You should never judge an album on its list of guest credits alone. But given the readymade significance of legends Jon More, Matt Black and Adrian Sherwood making good on a fantasy soundclash, be prepared to make an exception. With the former saying themselves they owe their storied careers to the latter, the heavyweight steps up to super heavyweight before you’ve checked that Toddla T, Switch, Roots Manuva, Lee Scratch Perry and Junior Reid are also helping form a watertight dub justice league.

Traditional blueprints and flavours come with enough tweak – and twerk – to them to give them the edge, the extra dimension lying in the detail of balancing digital and analogue, and making as much noise as possible. The fun ‘Aztec Riddim’ winds a prism of sound into another dimension, and ‘Kajra Mohobbat Wala’ takes the dancefloor deep into atomically Moog’d Bollywood for a refreshing twist-up. Two-for-one ‘Make Up Your Mind’ is not quite an answer record for the end of the night, but gives Ce’Cile and Elan their own time to put forward their cases regarding a stalling relationship, with lovely longing violins earning centre stage while battle lines are drawn.

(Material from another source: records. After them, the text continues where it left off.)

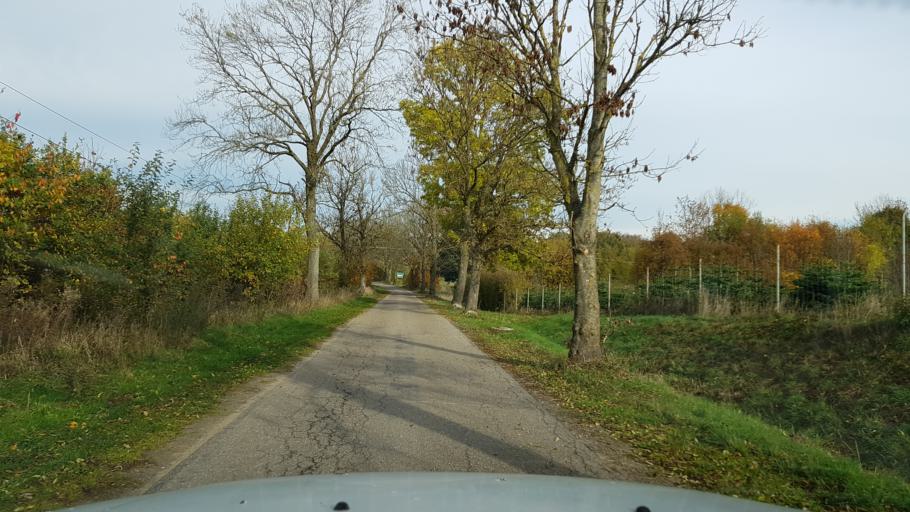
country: PL
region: West Pomeranian Voivodeship
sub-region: Powiat swidwinski
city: Polczyn-Zdroj
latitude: 53.7380
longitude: 16.0360
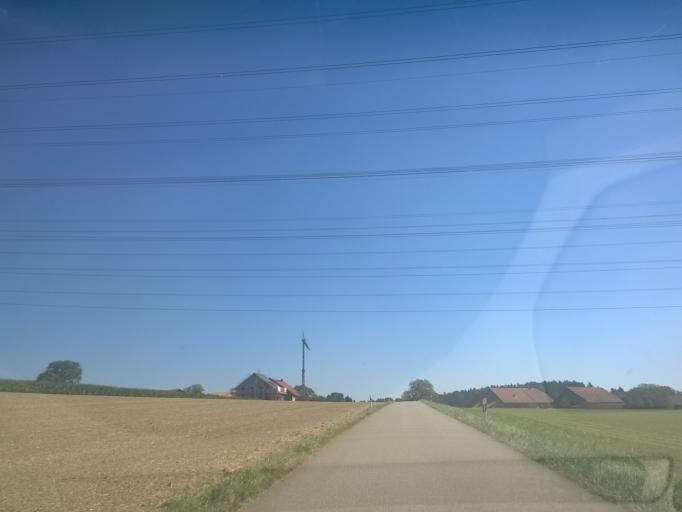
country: CH
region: Zurich
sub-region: Bezirk Winterthur
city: Brutten
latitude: 47.4839
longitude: 8.6551
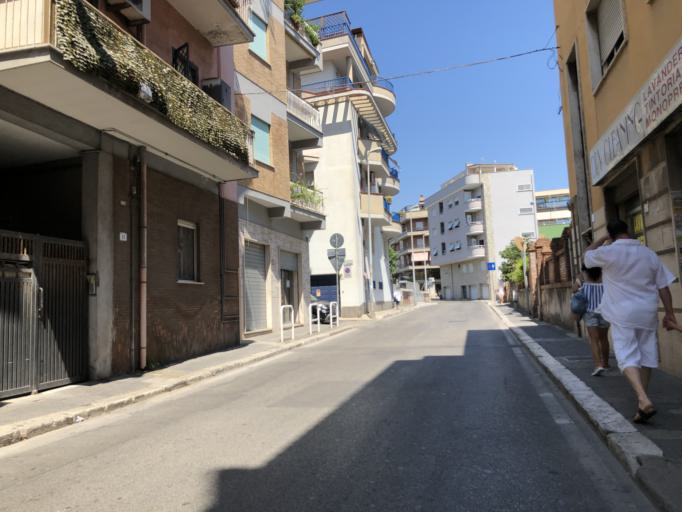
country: IT
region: Latium
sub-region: Citta metropolitana di Roma Capitale
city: Nettuno
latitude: 41.4588
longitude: 12.6557
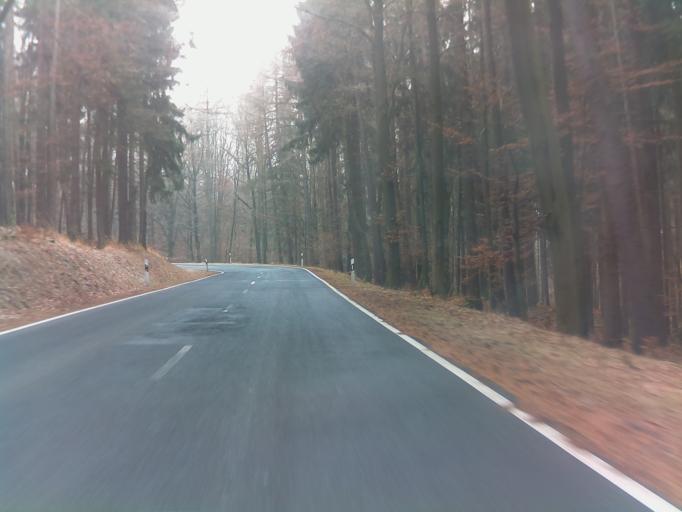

Opening digi-skank ‘Vitals’ spirals into taking the Doctor Who theme off course with a dubstep-ish hint of P Money’s ‘Slang Like This’: a melon-twister with Roots Manuva making a good case for becoming the new timelord, and just as good in dub format. Dave ‘Switch’ Taylor gets ‘Metro’ retraining the glassy synths of his remix of Armand van Helden’s ‘Je T’aime’, then leaves his lasered fingerprints all over the desk-banging ‘Livid Hip Hop’ like a cipher goading wary entrants.

Solar-powered up until the point of the markedly more hard-bitten ‘Robbery’, with Rholin X leading a rousing chorus to ride and raid with him, ‘Outside the Echo Chamber’ concisely concentrates soundsystem business for summer parades with something to say, sweet soul carrying a stridency to talk over. It would’ve been a long shot for the names on the flyer to let you down: all ten tracks, and their accompanying dub allies, have the presence and sound to claim dancehalls by the fistful.